Clunies Ross Awards

Clunies Ross Award winners 2011

Dr John Ness

Since 1980, Dr John Ness has made a significant contribution to the development of products and systems for the microwave and radio-frequency industry in Australia.

By developing new designs for components such as antennas, amplifiers and filers, the companies that John has helped to create have been able to develop communications links and radar systems that have been exported worldwide.

He was instrumental in the creation of MITEC, EMSolutions and Millatec; his legacy is the creation of a significant Australian industry.

One measure of John’s impact is the financial contribution of the products he has designed. Over its decade of independent operations, MITEC earned approximately $50 million in revenue.

Dr Nicholas Gough FTSE
Professor Antony Burgess FTSE
Professor Ashley Dunn

For work in the field of medical research.

Dr John Clout

John Clout has made an outstanding personal contribution to the Australian iron ore industry.

Specifically, he was able to relate the blast furnace performance of direct charge Australian lump ores and the sintering performance of Australian fine iron ores to the numerous petrological features that characterise the wide range of different types of Australian iron ores.

He played a pivotal role in the identification and development of new resources, such that vast resources of previously ignored lower chemical-quality iron ore have been successfully commercialised to the eventual benefit of all Australians.

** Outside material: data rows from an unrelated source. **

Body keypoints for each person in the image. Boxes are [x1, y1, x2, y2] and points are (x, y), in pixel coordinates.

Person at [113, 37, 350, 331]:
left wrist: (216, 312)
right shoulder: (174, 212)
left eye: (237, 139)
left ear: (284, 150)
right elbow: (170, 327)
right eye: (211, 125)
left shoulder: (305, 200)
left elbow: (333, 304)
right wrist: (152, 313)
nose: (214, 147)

Dr Clout developed this understanding in his time at CSIRO Minerals (1992 – 2004) where he led a team of research mineralogists, geologists and metallurgical engineers.

In 2004, he joined Fortescue Metals Group and helped the firm to develop vast resources of previously ignored, lower quality Marra Mamba ore in the Chichester Ranges.

Mr Bruce Candy

As a result of 25 years of work by Bruce Halcro Candy, Australia, through Minelab Electronics Pty Ltd, is world leader in the provision of high-performance, affordable and practical hand-held metral detectors for the detection of landmines, gold nuggets and general coin, treasure and relic items.

Bruce has been personally responsible for the technological innovations which have resulted in metal detectors that are able to perform even in highly mineralised soils.

Minelab products are used in more than 100 countries and distributed through offices in Australia, the United States and Ireland.

Dr Roy Woodall

Roy Woodall was directly involved in an amazing number of the most important mineral discoveries in Australia during his career as a geologist with Western Mining Corporation between 1953 and 1995.

A number of these discoveries were entirely new types of ore body, which reflected his dedication to applying the best possible science to mineral exploration in Australia.

His first discovery was the Darling Ranges bauxite deposits near Perth in Western Australia in the 1950s. While bauxite was well known in the area, previous explorers had rejected it as uneconomic because of a high silica content.

This simple observation was the basis on which WMC with Alcoa was able to establish a multibillion-dollar alumina industry.

The site was found to be one of the great alumina sources in the world. Due to the bauxites being gibbsite rather than the boehmite, the vast deposits produce the lowest cost alumina in the world. The site has been in production now for many years and will be in production for many more years to come.

1966 saw Roy’s next discovery of nickel at Red Hill, which he subsequently renamed Kambalda.

Thanks to a series of seemingly inconsequential discoveries by amateur prospectors, Roy’s determination and support from key Western Mining Corporation executives Nickel sulphide deposits were discovered all through the country to the south of Kalgoorlie. They were then found well north, up towards Wiluna in the northern part of the goldfields.

The Kambalda nickel deposits were an entirely new type of ore and their discovery transformed WMC into a large mining company as a great new Australian industry was created.

In 1972, Roy discovered the Yeelirrie uranium deposit in WA, another new type of ore body. Development of this deposit never proceeded because in 1976 a team of WMC geoscientists under Roy’s leadership found a much larger copper‐uranium‐gold ore body at Olympic Dam in South Australia. This was also a unique deposit style.

The value of Roy’s legacy continues to grow. BHP Billiton is now planning to develop Yeelirrie, and of course is planning a massive expansion of Olympic Dam.

In addition, the many geologists that Roy recruited and mentored at WMC continue to make significant contributions of their own to Australia’s minerals industry.

During his career, Roy was offered many academic and industry positions around the world. However, he turned down all offers, partly because he had great respect for the people in charge of WMC, but most of all he wanted to find great ore bodies and create wealth for Australians.